**Saved entries**:
● ● ● ●

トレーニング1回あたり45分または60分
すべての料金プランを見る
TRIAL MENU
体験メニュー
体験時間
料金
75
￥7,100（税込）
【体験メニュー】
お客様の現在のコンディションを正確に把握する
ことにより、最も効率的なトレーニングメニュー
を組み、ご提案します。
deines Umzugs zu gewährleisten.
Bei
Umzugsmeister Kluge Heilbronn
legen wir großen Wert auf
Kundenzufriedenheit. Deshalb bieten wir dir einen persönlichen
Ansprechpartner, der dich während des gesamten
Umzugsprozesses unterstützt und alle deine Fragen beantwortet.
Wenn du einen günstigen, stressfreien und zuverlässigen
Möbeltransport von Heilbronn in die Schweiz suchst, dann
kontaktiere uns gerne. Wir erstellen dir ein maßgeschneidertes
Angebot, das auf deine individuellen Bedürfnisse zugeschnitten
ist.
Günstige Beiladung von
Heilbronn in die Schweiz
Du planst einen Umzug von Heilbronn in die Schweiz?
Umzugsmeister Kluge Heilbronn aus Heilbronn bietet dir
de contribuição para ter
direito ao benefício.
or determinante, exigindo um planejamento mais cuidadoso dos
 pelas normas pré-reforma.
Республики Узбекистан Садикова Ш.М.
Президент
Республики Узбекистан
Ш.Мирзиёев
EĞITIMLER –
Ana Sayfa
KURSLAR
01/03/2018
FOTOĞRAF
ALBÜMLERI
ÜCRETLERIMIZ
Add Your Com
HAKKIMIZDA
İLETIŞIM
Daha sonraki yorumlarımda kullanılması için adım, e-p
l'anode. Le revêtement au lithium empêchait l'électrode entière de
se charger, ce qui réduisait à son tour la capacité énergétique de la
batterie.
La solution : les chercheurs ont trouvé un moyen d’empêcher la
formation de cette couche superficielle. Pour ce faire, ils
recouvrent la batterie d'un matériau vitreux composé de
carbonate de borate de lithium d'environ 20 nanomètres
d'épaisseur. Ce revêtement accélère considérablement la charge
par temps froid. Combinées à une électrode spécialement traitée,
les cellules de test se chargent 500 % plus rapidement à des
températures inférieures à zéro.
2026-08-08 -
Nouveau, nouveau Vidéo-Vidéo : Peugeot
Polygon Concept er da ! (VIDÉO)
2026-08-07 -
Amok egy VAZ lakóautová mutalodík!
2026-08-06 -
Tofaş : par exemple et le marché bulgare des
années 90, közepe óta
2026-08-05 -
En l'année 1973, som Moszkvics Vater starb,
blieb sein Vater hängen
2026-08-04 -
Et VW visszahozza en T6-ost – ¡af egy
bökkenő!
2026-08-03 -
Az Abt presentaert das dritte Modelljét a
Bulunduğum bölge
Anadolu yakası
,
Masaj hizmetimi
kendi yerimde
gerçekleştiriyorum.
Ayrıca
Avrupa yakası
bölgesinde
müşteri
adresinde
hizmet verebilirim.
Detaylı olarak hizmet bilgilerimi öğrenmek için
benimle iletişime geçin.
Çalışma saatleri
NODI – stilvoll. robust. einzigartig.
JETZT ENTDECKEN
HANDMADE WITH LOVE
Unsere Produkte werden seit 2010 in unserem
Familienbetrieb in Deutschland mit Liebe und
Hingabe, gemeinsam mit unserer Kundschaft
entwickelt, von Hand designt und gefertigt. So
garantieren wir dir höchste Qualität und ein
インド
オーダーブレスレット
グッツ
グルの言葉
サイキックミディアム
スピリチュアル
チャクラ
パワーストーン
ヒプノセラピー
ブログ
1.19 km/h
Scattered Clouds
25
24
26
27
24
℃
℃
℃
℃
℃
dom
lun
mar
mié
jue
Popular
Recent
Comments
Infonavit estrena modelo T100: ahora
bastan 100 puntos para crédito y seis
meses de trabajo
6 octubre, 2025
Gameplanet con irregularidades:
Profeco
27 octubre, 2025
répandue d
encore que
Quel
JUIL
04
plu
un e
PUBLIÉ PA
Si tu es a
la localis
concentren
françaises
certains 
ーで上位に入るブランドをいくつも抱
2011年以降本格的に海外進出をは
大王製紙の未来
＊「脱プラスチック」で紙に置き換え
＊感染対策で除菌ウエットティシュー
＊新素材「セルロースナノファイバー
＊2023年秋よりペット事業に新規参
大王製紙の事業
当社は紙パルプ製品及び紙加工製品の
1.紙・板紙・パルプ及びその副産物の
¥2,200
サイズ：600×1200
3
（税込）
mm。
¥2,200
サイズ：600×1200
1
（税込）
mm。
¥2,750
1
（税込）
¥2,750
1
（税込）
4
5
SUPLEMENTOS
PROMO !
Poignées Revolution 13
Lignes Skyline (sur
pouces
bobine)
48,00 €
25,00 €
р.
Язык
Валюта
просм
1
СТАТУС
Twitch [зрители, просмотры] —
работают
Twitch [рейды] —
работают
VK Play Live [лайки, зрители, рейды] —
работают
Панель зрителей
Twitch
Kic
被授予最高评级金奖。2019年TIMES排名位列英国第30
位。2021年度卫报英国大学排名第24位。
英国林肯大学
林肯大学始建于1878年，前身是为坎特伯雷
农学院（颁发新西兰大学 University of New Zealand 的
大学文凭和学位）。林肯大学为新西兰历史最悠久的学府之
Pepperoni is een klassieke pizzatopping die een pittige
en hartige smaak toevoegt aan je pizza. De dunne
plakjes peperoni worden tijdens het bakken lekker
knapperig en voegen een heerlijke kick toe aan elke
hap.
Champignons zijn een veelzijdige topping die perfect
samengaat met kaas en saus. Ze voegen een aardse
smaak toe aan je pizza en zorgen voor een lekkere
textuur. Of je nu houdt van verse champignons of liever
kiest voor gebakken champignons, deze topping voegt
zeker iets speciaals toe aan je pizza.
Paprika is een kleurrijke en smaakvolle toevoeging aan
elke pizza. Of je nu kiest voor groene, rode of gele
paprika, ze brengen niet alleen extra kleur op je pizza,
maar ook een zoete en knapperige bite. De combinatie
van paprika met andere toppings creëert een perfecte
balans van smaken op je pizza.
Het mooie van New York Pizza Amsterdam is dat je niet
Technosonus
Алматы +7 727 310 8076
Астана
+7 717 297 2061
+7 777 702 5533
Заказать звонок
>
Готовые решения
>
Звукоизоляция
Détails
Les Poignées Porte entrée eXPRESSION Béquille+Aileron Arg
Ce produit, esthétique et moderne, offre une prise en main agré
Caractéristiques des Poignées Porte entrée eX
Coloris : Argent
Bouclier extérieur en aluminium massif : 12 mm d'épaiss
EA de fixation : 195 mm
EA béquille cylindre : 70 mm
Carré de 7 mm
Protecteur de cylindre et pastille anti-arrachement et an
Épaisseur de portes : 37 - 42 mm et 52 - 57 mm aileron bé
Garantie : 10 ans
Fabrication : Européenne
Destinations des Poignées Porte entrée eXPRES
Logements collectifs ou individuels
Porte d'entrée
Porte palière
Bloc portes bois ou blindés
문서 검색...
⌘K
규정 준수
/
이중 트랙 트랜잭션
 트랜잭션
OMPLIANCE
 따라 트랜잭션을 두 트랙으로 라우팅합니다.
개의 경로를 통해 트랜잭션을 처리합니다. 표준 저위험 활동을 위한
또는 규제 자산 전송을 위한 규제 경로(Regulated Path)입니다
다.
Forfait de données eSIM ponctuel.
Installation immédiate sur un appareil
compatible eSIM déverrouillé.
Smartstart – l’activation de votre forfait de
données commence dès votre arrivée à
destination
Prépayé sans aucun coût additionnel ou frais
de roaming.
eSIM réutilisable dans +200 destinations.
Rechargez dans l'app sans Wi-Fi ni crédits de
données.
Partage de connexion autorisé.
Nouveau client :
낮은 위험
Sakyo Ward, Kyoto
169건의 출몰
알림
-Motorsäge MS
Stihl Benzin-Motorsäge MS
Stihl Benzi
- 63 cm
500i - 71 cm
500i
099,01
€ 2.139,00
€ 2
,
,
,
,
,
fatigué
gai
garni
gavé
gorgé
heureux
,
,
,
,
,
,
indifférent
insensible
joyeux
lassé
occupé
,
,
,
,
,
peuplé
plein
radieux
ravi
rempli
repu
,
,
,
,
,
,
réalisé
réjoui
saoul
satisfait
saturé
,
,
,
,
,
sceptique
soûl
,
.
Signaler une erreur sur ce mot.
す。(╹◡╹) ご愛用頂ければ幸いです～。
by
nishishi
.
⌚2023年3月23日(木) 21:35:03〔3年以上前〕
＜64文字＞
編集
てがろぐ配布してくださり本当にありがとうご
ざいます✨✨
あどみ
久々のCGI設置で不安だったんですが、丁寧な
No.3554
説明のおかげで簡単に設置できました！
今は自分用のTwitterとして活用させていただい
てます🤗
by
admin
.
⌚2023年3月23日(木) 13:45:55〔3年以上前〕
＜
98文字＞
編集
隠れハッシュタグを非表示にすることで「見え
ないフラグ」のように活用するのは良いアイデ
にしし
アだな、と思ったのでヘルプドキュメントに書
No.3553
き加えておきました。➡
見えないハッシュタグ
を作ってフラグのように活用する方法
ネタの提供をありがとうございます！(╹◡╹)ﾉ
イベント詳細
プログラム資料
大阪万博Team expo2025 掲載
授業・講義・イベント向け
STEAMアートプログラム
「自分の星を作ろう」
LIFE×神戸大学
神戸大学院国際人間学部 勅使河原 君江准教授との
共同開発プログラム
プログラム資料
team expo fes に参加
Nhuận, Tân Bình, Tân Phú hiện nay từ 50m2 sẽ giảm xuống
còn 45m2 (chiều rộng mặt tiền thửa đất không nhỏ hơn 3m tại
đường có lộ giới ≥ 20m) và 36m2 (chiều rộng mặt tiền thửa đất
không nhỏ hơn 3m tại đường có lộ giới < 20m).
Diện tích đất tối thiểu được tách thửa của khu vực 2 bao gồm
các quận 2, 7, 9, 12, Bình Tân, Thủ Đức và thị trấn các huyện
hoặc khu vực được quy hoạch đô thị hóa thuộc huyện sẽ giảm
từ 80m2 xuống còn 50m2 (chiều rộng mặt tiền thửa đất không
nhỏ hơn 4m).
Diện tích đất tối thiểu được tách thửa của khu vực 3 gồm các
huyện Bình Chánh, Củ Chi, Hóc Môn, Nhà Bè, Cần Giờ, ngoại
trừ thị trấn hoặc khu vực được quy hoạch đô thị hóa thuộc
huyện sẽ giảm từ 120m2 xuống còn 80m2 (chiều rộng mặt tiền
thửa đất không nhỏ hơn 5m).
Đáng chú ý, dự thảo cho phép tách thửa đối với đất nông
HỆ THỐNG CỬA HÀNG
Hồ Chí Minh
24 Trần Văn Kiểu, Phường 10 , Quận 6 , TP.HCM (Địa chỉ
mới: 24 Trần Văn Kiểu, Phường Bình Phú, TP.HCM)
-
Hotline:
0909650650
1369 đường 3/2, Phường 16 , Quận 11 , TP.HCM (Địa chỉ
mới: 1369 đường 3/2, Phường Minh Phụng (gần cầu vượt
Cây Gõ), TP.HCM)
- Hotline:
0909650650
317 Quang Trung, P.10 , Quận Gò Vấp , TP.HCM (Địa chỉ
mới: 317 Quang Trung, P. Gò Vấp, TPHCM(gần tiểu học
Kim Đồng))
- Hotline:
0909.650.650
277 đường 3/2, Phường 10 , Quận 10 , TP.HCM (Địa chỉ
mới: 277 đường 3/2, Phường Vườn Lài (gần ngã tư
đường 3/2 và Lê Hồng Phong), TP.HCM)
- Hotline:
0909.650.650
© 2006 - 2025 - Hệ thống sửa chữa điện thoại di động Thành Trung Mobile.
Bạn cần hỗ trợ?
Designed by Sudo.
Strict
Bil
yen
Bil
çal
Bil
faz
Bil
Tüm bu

● ● ● ●

Return the span of lines in the data above that opens at the line with "kendi yerimde" and closes at the line with "plakjes peperoni worden", exactly, ends included, nothing else.

kendi yerimde
gerçekleştiriyorum.
Ayrıca
Avrupa yakası
bölgesinde
müşteri
adresinde
hizmet verebilirim.
Detaylı olarak hizmet bilgilerimi öğrenmek için
benimle iletişime geçin.
Çalışma saatleri
NODI – stilvoll. robust. einzigartig.
JETZT ENTDECKEN
HANDMADE WITH LOVE
Unsere Produkte werden seit 2010 in unserem
Familienbetrieb in Deutschland mit Liebe und
Hingabe, gemeinsam mit unserer Kundschaft
entwickelt, von Hand designt und gefertigt. So
garantieren wir dir höchste Qualität und ein
インド
オーダーブレスレット
グッツ
グルの言葉
サイキックミディアム
スピリチュアル
チャクラ
パワーストーン
ヒプノセラピー
ブログ
1.19 km/h
Scattered Clouds
25
24
26
27
24
℃
℃
℃
℃
℃
dom
lun
mar
mié
jue
Popular
Recent
Comments
Infonavit estrena modelo T100: ahora
bastan 100 puntos para crédito y seis
meses de trabajo
6 octubre, 2025
Gameplanet con irregularidades:
Profeco
27 octubre, 2025
répandue d
encore que
Quel
JUIL
04
plu
un e
PUBLIÉ PA
Si tu es a
la localis
concentren
françaises
certains 
ーで上位に入るブランドをいくつも抱
2011年以降本格的に海外進出をは
大王製紙の未来
＊「脱プラスチック」で紙に置き換え
＊感染対策で除菌ウエットティシュー
＊新素材「セルロースナノファイバー
＊2023年秋よりペット事業に新規参
大王製紙の事業
当社は紙パルプ製品及び紙加工製品の
1.紙・板紙・パルプ及びその副産物の
¥2,200
サイズ：600×1200
3
（税込）
mm。
¥2,200
サイズ：600×1200
1
（税込）
mm。
¥2,750
1
（税込）
¥2,750
1
（税込）
4
5
SUPLEMENTOS
PROMO !
Poignées Revolution 13
Lignes Skyline (sur
pouces
bobine)
48,00 €
25,00 €
р.
Язык
Валюта
просм
1
СТАТУС
Twitch [зрители, просмотры] —
работают
Twitch [рейды] —
работают
VK Play Live [лайки, зрители, рейды] —
работают
Панель зрителей
Twitch
Kic
被授予最高评级金奖。2019年TIMES排名位列英国第30
位。2021年度卫报英国大学排名第24位。
英国林肯大学
林肯大学始建于1878年，前身是为坎特伯雷
农学院（颁发新西兰大学 University of New Zealand 的
大学文凭和学位）。林肯大学为新西兰历史最悠久的学府之
Pepperoni is een klassieke pizzatopping die een pittige
en hartige smaak toevoegt aan je pizza. De dunne
plakjes peperoni worden tijdens het bakken lekker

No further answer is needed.